- [Your tasks]
1/ Answer these questions using the car-buying forum thread, giving each answer on its own line with the matching letter.
(a) Which two cars did nealh keep for an average of about seven years?
(b) In which state does bmw325 live while owning a BMW?
(c) What target amount per month of ownership does damills aim for when making a deal?
2/ According to damills in the car-buying forum thread, why can trading a car in to a dealer in Tennessee be better than selling it to an individual? Answer in one to three sentences.
3/ Translate this sentence from the car-buying forum thread into Spanish: "I usually do not trust car dealers, but they are winning me over."

- [Text section]
The biggest problem I see at this point is that if my dealer continues to provide this level of service as they have in the past, I am ruined for doing business with other dealers. This is only my second car from this dealer. My borther has been doing business with them for many years and multiple cars, he says this is their typical service level. I usually do not trust car dealers, but they are winning me over.


----------



## nealh (Oct 4, 2003)

Do not get me wrong..I think it is great you can get a new car the way you did...

My problem is I view cars as a depreciating pain in the ass..I love cars and would love to get a new one every 1-3 yrs but I feel the need to drive them for as long as possible..I have avg. 7 yrs on my last 2 cars(1993 G20, 1996 Audi A4...we now have the wife's 2001 ML 320 and 2003 530i) and before the G20 and A4 I kept a Maxima for 5 yrs

My wife would never understand..though she reminded me today when we were talking that she let me get my 530i without a question..though she did not want me spending $50,000...so the E320 was out, as was the 540i...I am sure if I truly wanted I could have spent the extra money but we just bought a new house..so I was cautious....

I have bought new not used..just fear the "lemon" though you can get this with a new one too...


----------



## VANF (Oct 2, 2003)

Overall I agree with you Neath, even though I practice differently regarding cars. Most of my friends consider me ultra frugal with mental lapses regarding cars. If someone were to ask me for advise, I would most likely give advise in accordance with your thoughts.


----------



## bmw325 (Dec 19, 2001)

VANF said:


> Overall I agree with you Neath, even though I practice differently regarding cars. Most of my friends consider me ultra frugal with mental lapses regarding cars. If someone were to ask me for advise, I would most likely give advise in accordance with your thoughts.


Cars are also my 1 real "vice"-- I own a BMW even though I live in NY and usually only get to drive it on the weekends-- which most people would think was crazy. But, as much as I like to use your argument that its my "only vice", I do have to admit that it is an expensive one- and I coud probably afford many other vices + some extra cash if it weren't for the car vice. I was thinking about this the other day, because my girlfriend and I were talking about one of her brothers who 
-eats sushi for dinner almost every night
-is constantly buying new clothes, stereo equipment and gadgets
-and likes to go out drinking fairly often

I have to admit that even w/ all of her brothers "vices" he probably spends less than many of us do on our 1 vice. Doesn't matter- I could care less about most other vices--so all my tme/money gets spent in 1 place.


----------



## damills (Nov 6, 2002)

VANF said:


> Overall I agree with you Neath, even though I practice differently regarding cars. Most of my friends consider me ultra frugal with mental lapses regarding cars. If someone were to ask me for advise, I would most likely give advise in accordance with your thoughts.


I agree VANF, Ive found you can minimize you loses or it helps if

1) your state only charge sales tax on trade difference, in my state its sometimes better to trade than sell to an individual, for example if a dealer in my state (TN) offers $40k on my trade, I would have to sell the car for $43.8k to break even (9.5% tax rate)
2) you own the car, no interest or lease payments
3) make the best deal possible, I shoot for $400-$500 per month of ownership, owning a car 9-18 months, you can go on different days to get your car appraised, also depends on who appraises your car.

- [Extracted material]
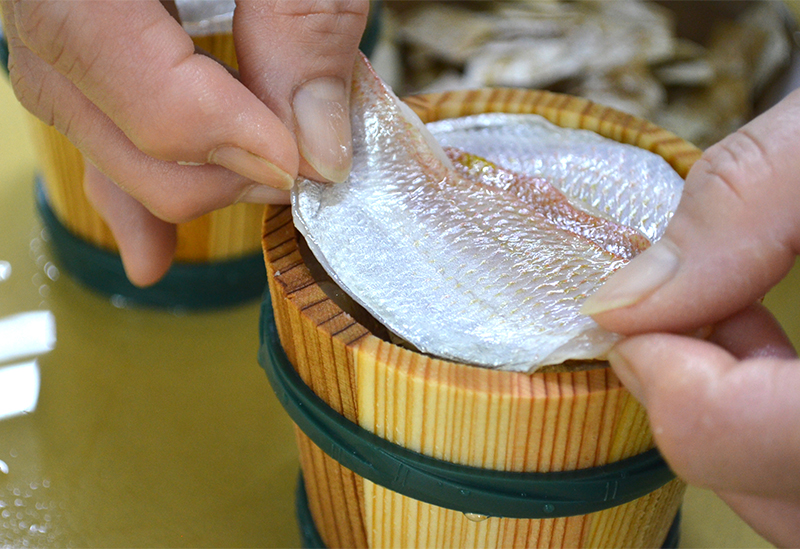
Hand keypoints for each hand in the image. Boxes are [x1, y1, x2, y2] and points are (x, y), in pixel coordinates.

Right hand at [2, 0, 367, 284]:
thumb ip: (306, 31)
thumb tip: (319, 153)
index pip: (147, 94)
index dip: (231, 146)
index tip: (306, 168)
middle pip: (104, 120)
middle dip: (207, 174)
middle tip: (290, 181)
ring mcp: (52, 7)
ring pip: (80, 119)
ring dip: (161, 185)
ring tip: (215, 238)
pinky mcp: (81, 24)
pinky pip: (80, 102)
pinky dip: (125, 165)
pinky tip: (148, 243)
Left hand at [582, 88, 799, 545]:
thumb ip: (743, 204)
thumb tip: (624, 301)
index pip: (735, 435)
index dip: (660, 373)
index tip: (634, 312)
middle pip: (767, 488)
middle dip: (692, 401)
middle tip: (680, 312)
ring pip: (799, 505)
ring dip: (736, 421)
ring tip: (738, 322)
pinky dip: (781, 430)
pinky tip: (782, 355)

- [Results]
1/
(a) A 1993 G20 and a 1996 Audi A4.
(b) New York.
(c) $400 to $500 per month of ownership.

2/ Tennessee charges sales tax only on the trade difference, so a dealer's trade-in offer lowers the taxable amount. At the 9.5% rate, a $40k trade offer is matched only by selling the car privately for $43.8k.

3/ Normalmente no confío en los concesionarios de autos, pero me están convenciendo.